I know that the Minister's heart is in the right place on this matter. I hope that she will consider again those practical points and will recognise that there could be a big loophole so far as concerns effective representation for pensioners. I beg to move.

11.45 p.m.

Baroness Turner of Camden: For some reason, Amendment No. 144A has been grouped with Amendment No. 145, which is similar to an amendment that I drafted. I believe that Amendment No. 145 should have had my name to it, and perhaps I may say a few words about it.

The purpose of the current legislation is to ensure that members' views are represented on trustee boards and that not all trustees are appointed by the employer. The whole purpose of legislation could be undermined by leaving the door open to an employer to have a say on the selection of member trustees. The legislation addresses those employers who have been most determined to resist members having even a minority say in the running of their schemes. The next line of defence for employers who wish to resist having member-nominated trustees would be to try to get member trustees of their own choosing rather than those chosen by the scheme members.

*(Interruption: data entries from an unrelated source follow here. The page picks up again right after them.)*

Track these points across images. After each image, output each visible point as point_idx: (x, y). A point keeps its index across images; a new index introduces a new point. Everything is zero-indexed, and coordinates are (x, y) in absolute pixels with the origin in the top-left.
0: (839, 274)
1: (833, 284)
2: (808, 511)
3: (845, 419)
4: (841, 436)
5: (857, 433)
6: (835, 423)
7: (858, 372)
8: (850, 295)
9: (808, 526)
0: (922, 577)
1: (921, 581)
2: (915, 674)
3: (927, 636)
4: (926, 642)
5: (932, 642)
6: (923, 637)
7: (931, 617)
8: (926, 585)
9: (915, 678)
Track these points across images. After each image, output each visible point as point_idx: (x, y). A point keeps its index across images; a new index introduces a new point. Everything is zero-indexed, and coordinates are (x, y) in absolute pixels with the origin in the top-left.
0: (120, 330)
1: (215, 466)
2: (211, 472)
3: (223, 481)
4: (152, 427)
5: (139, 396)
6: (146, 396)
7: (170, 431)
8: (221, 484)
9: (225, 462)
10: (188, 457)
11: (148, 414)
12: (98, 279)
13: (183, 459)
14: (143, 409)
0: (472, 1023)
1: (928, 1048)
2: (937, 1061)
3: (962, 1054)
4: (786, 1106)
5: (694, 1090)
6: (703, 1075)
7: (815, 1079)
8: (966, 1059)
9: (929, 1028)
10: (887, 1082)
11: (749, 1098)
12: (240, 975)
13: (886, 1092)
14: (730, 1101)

Even under the proposed statutory route, the outline proposal allows an option under which employers can be represented on a selection panel for member trustees provided that they are in a minority. The presence of a senior company figure and the control of proceedings by the company-appointed pensions manager clearly has the potential to allow an employer considerable influence over the outcome. Amendment No. 145 makes it clear that member-nominated trustees must be selected only by the members, without influence by the employers.